Когда в 1942 году А. Н. Грибов готовил роль Ленина в спектакле Н. Ф. Погодина «Кремлевские куранты», он в какой-то момент подошел к В. И. Немировичу-Данченко и спросил: «Ленин ведь был гений, и как ему, простому актеру МХАТа, следует играть гения?» Владимир Иванович ненадолго задумался и ответил примерно следующее: «Чем гений отличается от обычных людей? Собственно, он такой же человек, как и все, только энергии в нем в шесть раз больше!» Если исходить из этого определения, Дима Смирнов, вне сомнений, являлся гением, и музыкального пространства ему явно было мало. Блистательный композитор, написавший порядка двухсот опусов, он также занимался переводами с английского на русский и с русского на английский, выступал в пе­чати как музыковед и литературовед, был одним из лучших исследователей творчества Уильяма Блейка, его любимого поэта, твор­чество которого лежит в основе многих Диминых произведений… Диму не без осно­ваний считают интересным философом, его рисунками иллюстрированы некоторые его книги… Подобно К. С. Сараджеву, который в своих дневниках, начиная с 1924 года, отражал все, что делал «старый АСМ», Дима на протяжении всей жизни, как бы ни был занят, по горячим следам документировал важные встречи и события. Уникальный архив, собранный Димой с Леной, еще ждет широкого читателя.

Тысячу раз прав М. А. Булгаков, утверждая, что «человек смертен, но это было бы еще полбеды. Плохо то, что он иногда внезапно смертен, вот в чем фокус!» Ничто не предвещало беды с Димой. Он лежал в больнице, врачи диагностировали COVID-19. За неделю до ухода, несмотря на некоторое улучшение в состоянии, он написал в фейсбуке: «Я счастлив, что побывал на этой земле»!
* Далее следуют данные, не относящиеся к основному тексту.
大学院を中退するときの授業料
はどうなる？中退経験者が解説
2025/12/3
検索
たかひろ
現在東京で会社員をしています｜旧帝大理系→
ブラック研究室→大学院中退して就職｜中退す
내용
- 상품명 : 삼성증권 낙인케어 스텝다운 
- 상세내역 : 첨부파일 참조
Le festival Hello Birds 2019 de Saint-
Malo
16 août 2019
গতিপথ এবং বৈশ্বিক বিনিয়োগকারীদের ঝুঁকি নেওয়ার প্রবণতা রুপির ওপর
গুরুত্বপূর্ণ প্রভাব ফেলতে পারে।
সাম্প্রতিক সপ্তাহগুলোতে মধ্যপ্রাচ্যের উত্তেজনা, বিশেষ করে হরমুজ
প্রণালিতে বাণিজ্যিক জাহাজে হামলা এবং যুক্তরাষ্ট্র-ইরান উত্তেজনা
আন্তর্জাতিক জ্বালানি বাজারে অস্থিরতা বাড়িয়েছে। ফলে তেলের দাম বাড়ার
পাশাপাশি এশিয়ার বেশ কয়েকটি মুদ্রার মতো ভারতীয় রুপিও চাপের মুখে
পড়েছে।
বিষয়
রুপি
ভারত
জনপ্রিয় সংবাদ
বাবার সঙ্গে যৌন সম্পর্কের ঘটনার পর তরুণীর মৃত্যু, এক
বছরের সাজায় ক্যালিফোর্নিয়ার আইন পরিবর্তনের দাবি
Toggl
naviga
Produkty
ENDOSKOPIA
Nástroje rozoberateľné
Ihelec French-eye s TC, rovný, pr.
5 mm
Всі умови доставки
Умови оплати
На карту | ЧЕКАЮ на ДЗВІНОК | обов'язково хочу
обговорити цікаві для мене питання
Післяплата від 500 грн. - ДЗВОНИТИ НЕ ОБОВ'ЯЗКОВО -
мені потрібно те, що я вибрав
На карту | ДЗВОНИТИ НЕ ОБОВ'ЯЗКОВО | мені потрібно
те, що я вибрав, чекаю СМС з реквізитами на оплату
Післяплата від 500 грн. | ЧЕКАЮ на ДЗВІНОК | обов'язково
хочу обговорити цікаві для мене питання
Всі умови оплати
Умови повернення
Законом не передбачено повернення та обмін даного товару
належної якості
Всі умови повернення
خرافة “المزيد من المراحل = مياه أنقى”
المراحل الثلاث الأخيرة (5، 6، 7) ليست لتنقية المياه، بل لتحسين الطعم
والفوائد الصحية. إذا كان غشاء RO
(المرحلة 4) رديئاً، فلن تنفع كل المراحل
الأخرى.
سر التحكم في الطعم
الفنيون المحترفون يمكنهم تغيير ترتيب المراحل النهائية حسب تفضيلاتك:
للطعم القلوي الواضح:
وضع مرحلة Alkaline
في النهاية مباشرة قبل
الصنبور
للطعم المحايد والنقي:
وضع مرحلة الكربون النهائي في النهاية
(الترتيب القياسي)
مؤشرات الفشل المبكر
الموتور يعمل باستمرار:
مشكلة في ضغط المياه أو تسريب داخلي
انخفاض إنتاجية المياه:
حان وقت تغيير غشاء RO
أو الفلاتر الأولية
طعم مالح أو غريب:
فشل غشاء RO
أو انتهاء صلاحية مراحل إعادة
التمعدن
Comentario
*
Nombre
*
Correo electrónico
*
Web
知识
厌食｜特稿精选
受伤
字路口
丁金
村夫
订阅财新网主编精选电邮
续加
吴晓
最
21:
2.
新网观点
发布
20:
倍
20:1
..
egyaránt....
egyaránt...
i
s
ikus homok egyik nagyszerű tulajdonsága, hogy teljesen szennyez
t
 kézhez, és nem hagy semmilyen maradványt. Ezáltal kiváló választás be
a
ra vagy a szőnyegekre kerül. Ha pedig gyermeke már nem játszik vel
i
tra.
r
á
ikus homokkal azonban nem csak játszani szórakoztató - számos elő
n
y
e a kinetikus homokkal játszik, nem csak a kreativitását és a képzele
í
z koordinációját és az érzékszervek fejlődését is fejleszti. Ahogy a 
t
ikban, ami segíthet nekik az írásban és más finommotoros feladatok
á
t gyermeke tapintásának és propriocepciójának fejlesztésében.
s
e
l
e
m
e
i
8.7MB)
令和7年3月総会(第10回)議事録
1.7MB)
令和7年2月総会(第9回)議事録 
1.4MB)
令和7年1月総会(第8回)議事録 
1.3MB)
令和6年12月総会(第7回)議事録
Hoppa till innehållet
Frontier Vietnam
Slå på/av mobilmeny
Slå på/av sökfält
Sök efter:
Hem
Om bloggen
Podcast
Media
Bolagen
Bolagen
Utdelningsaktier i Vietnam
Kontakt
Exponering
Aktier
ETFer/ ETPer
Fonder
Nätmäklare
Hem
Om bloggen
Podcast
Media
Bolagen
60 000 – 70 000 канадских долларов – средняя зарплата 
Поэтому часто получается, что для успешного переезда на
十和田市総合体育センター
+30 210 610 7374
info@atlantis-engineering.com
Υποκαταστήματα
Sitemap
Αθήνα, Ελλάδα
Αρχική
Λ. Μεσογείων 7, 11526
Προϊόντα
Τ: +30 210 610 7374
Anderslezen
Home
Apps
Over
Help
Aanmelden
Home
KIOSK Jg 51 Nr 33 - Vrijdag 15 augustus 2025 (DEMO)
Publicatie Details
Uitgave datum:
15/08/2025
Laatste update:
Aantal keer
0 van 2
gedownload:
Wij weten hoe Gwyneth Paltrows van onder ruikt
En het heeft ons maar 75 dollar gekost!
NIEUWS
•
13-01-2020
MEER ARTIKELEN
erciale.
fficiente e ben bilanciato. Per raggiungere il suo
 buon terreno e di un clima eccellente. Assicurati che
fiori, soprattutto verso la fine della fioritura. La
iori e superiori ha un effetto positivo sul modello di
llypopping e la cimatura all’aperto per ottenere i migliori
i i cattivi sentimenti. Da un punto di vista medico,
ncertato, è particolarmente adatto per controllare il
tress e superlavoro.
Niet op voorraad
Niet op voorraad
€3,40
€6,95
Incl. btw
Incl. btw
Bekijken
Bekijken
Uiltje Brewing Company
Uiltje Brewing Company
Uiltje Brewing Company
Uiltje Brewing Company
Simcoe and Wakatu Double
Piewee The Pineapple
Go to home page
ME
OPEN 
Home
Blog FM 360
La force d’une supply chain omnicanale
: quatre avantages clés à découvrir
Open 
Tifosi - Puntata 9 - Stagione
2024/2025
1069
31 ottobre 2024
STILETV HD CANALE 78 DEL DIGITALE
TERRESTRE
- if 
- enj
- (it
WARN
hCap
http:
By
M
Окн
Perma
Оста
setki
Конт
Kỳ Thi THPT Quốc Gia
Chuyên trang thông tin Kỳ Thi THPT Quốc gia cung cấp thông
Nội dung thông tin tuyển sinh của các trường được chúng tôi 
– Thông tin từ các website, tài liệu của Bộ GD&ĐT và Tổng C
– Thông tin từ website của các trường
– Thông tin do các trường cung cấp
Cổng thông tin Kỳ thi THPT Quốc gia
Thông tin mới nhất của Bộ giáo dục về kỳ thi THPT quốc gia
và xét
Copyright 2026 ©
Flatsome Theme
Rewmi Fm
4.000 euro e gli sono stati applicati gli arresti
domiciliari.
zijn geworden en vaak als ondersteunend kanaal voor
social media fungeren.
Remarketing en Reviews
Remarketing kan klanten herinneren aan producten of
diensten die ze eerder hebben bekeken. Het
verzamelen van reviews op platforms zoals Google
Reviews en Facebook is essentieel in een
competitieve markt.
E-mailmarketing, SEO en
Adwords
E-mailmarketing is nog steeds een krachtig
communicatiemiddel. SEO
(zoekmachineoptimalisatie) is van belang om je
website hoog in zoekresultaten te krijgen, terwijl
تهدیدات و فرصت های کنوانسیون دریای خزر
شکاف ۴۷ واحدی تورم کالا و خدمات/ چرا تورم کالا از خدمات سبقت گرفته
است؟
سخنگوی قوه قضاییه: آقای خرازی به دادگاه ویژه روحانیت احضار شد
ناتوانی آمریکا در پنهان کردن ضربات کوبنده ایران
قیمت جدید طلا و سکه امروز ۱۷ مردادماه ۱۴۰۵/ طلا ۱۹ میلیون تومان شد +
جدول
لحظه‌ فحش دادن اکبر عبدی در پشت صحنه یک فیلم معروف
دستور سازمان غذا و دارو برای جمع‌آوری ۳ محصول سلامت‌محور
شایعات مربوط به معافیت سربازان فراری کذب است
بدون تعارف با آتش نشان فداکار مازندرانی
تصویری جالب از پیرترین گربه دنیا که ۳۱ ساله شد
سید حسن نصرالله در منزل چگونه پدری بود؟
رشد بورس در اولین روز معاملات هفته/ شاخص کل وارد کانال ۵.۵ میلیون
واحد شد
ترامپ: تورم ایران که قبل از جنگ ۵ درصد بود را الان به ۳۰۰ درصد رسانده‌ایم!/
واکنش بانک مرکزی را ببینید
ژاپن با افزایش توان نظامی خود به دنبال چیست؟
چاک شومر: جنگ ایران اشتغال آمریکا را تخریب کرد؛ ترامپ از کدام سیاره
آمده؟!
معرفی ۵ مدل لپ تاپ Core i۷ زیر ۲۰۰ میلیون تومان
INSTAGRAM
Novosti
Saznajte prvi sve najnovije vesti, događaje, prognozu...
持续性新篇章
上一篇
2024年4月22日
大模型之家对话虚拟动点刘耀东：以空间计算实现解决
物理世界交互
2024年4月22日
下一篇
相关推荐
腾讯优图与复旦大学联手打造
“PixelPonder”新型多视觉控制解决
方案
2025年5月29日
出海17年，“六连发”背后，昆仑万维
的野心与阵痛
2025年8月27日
Из окна девятого этажа Лениной и Диминой квартиры в Строгине, на улице Исаковского, открывался вид на пустынное пространство, где росли несколько чахлых кустиков и две вытоптанные тропинки пересекались под прямым углом. Людей на этом пространстве никогда практически не бывало — изредка кто-то семенил, спеша на работу или домой. Особенное уныние этот пейзаж навевал поздней осенью, когда сумерки спускались рано, и на земле уже лежал грязный снег. Именно тогда с особой остротой приходило понимание, что мы видим крест и что он здесь неспроста… Свой крест через жизнь Дима пронес достойно.